Somewhere along the way, Milligan had decided to go with Torlano to the top — as well as for the ride back down.
At 3 a.m., they strapped on crampons and pushed for the summit with ice axes, skis strapped to their backs. They needed to begin their descent before the sun warmed the peak and increased the chance of avalanche.
“Within 20 minutes, the conditions can go from good to really bad,” Torlano said.
At the top, they snapped selfies but didn’t even break long enough to slam snacks or sip water. Torlano charged down, curving elegant turns in the snow. Milligan was more tentative, carefully side-slipping.
“I was just trying to stay in control and stay alive,” Milligan said. “You’re on that spine and you don’t have a lot of room for error.”
Milligan even duct-taped his ice axe to a ski pole as a precaution.

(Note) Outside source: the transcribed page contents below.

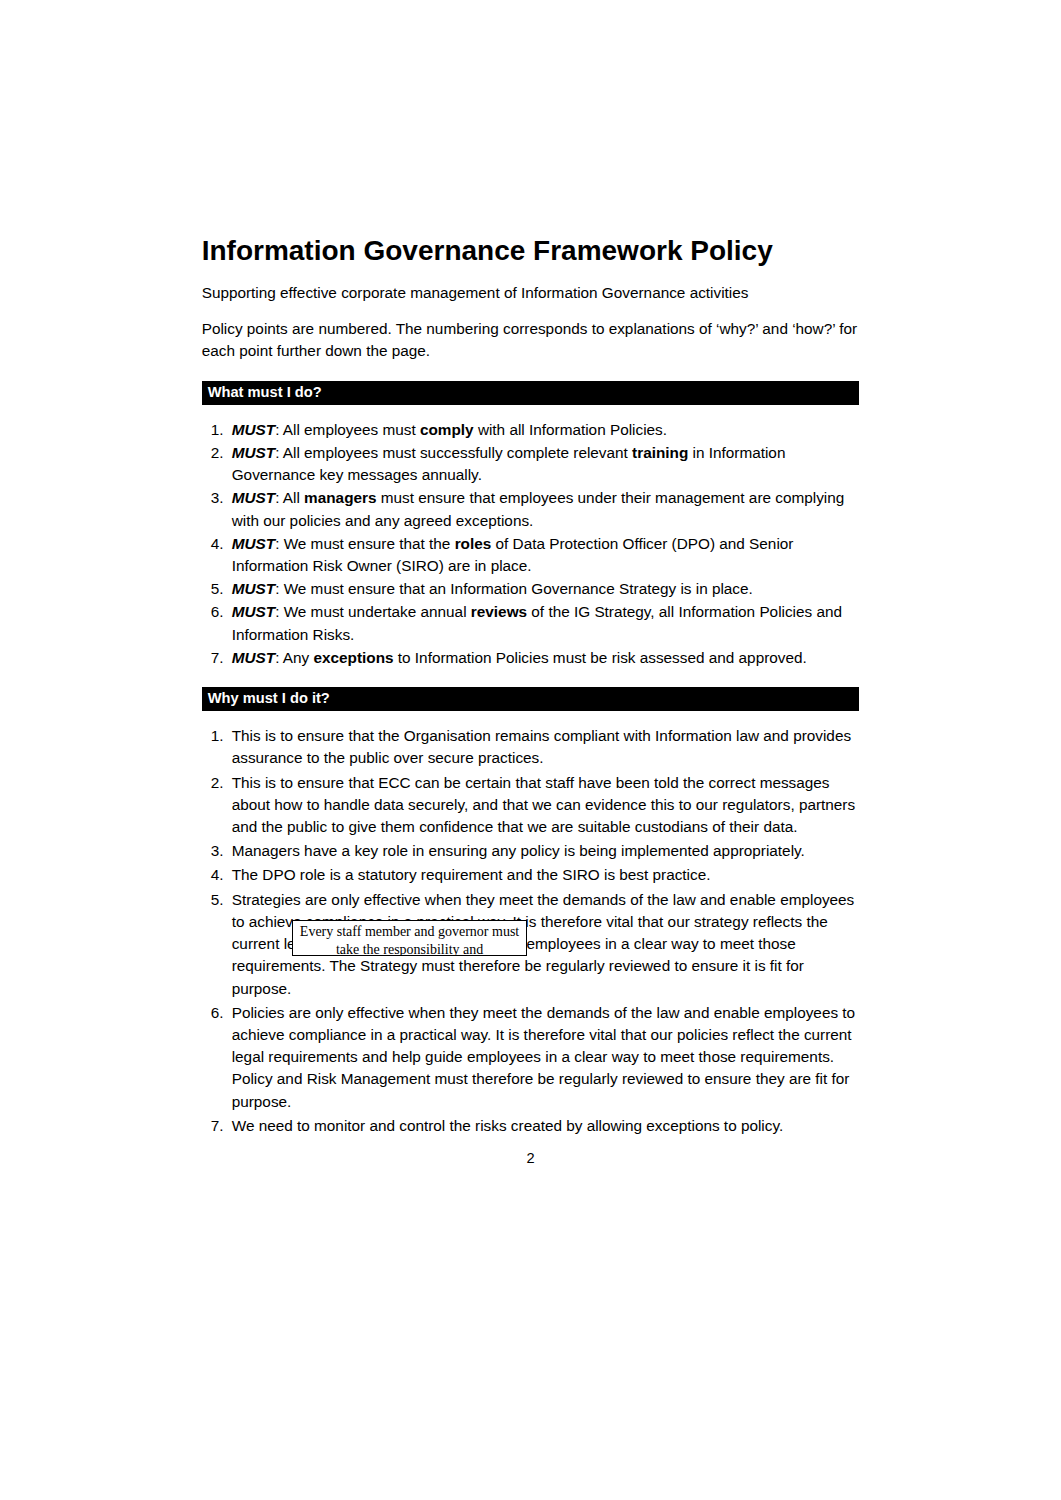Information Governance Framework Policy
Supporting effective corporate management of Information Governance activities
Policy points are numbered. The numbering corresponds to explanations of ‘why?’ and ‘how?’ for each point further down the page.
What must I do?
MUST: All employees must comply with all Information Policies.
MUST: All employees must successfully complete relevant training in Information Governance key messages annually.
MUST: All managers must ensure that employees under their management are complying with our policies and any agreed exceptions.
MUST: We must ensure that the roles of Data Protection Officer (DPO) and Senior Information Risk Owner (SIRO) are in place.
MUST: We must ensure that an Information Governance Strategy is in place.
MUST: We must undertake annual reviews of the IG Strategy, all Information Policies and Information Risks.
MUST: Any exceptions to Information Policies must be risk assessed and approved.
Why must I do it?
This is to ensure that the Organisation remains compliant with Information law and provides assurance to the public over secure practices.
This is to ensure that ECC can be certain that staff have been told the correct messages about how to handle data securely, and that we can evidence this to our regulators, partners and the public to give them confidence that we are suitable custodians of their data.
Managers have a key role in ensuring any policy is being implemented appropriately.
The DPO role is a statutory requirement and the SIRO is best practice.
Strategies are only effective when they meet the demands of the law and enable employees to achieve compliance in a practical way. It is therefore vital that our strategy reflects the current legal requirements and helps guide employees in a clear way to meet those requirements. The Strategy must therefore be regularly reviewed to ensure it is fit for purpose.
Policies are only effective when they meet the demands of the law and enable employees to achieve compliance in a practical way. It is therefore vital that our policies reflect the current legal requirements and help guide employees in a clear way to meet those requirements. Policy and Risk Management must therefore be regularly reviewed to ensure they are fit for purpose.
We need to monitor and control the risks created by allowing exceptions to policy.
Every staff member and governor must take the responsibility and
2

“When I saw that, it made the nervousness stop because I was just laughing at Zach,” Torlano said. “It made the trip even more worthwhile.”
Back at subdome, the pair still had to navigate the remaining 3,200 feet through the death slabs to the valley floor. That was more slow-going. Twice, they unhooked their skis and rope-rappelled through sections of bare rock.
“We’d ski a few hundred feet, then run out of snow, do a rappel, then ski some more,” Torlano said.
The route never opened up or relented.
“All of a sudden, you’re just in the valley,” Torlano said. They ended up at Mirror Lake. “It’s surreal because we walked straight into, likem 200 tourists.”
The descent took about 5 hours.
Back at home, Torlano said he felt a weight off his shoulders.
“It’s been a complete addiction,” he said. “I think my wife is happy I finished it too.”
What’s next, now that Half Dome is done?
Midway through the descent, Torlano spotted a chute into the valley he hadn’t seen before. He thinks might be skiable. He’ll start scouting it soon.
“I call these classic Yosemite shenanigans,” Torlano said. “We’re not professional skiers. We’re just out here for the pure joy.”